Shane sighed and hooked his duffel bag shut, tossing it into the corner of his apartment near the front door. He flinched as the sudden movement stretched the fresh stitches that were holding two tiny holes in his abdominal wall closed. Carponti didn’t know about Shane’s recent brush with death and Shane intended to keep it that way. If Carponti wanted to believe the divorce was keeping him from going out, then so be it. But the truth was that Shane had been too busy, over the past five months, to dwell on the end of his marriage. Of course, he missed feeling like he had a home, but he couldn’t lie to himself—Tatiana hadn’t made their life together a home any more than he had. She’d been familiar, though, and he missed that. At least, that’s what he told himself when he had time to think about it. So many of his guys were having problems in the lead-up to this deployment that Shane had barely seen the air mattress on the floor of the apartment they’d shared, let alone slept on it. And tomorrow he was leaving for good.

Shane shoved his body armor into a second duffel bag, then stuffed socks and more T-shirts into the gaps.
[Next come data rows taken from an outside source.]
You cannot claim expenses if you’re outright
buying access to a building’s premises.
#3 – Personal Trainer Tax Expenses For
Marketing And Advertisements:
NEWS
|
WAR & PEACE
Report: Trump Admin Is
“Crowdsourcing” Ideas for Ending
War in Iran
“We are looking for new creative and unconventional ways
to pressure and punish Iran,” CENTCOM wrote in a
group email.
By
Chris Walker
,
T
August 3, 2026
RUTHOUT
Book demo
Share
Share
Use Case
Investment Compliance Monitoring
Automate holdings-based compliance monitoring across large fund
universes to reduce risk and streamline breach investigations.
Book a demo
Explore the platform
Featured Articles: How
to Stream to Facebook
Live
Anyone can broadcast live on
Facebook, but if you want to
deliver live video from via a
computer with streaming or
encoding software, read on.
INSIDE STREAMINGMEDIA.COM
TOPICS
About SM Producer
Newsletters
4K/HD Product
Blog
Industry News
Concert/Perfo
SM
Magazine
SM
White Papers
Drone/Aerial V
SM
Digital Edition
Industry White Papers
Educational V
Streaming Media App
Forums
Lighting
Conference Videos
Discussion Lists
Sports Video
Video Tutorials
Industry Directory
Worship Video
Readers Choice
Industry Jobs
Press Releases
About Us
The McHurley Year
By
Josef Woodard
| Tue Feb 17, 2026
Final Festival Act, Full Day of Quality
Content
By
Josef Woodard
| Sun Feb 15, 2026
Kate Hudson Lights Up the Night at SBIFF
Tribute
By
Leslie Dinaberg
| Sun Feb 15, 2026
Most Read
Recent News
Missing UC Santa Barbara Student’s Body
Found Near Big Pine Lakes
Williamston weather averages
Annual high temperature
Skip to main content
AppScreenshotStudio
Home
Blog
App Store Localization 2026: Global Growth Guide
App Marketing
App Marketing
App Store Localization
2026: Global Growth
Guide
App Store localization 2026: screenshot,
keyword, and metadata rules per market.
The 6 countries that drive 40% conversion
It was a pain in the ass packing for deployment. It was easier just being deployed.

“The whole platoon being there is the problem. Makes it kind of hard to explain why the platoon sergeant is in jail with the platoon if you guys get too fired up tonight. Someone has to be around to bail your sorry asses out of Bell County tomorrow.”

Carponti rolled his eyes and rubbed the back of his neck, serious for one hot second. “Look, just come out with us. You’ve been a real asshole since your wife left; you need to unwind, or we might just shoot your ass when we’re in country for being such a dick.”

Shane rested his hand over his heart and blinked rapidly. “God, I’m so touched by the depth of your concern. I can drink beer here. Alone. Quietly.”

“Sissy.”

Shane laughed and the feeling caught him off guard. If it had been that long since he’d laughed, maybe his wife had taken his sense of humor along with all of his furniture.

He shook his head at Carponti’s relentless nagging and finally surrendered. Under duress, but still. “All right, fine. But I swear, if a single one of you miss movement tomorrow …”

Carponti made the sign of the cross over his heart. “Promise. Let’s go. I’m picking up Nikki on the way.”

Shane stuffed his wallet into his back pocket and grabbed the keys to his truck. At least he didn’t have to change. Killeen, Texas, didn’t exactly sport any high-class bars. The place they were headed to, Ropers, was only moderately slimy, meaning that he wasn’t likely to die of dysentery from the beer glasses and he was just fine in his T-shirt and jeans. They were clothes he didn’t care if he ruined if—scratch that, when—he had to drag one of his soldiers out of a brawl.

Truth be told, he didn’t have any problem with the boys going out. Shane just didn’t want to watch them say good-bye to their wives and girlfriends, and it had nothing to do with his own divorce. Shane hated the knowledge that he might not be bringing everyone home to their families.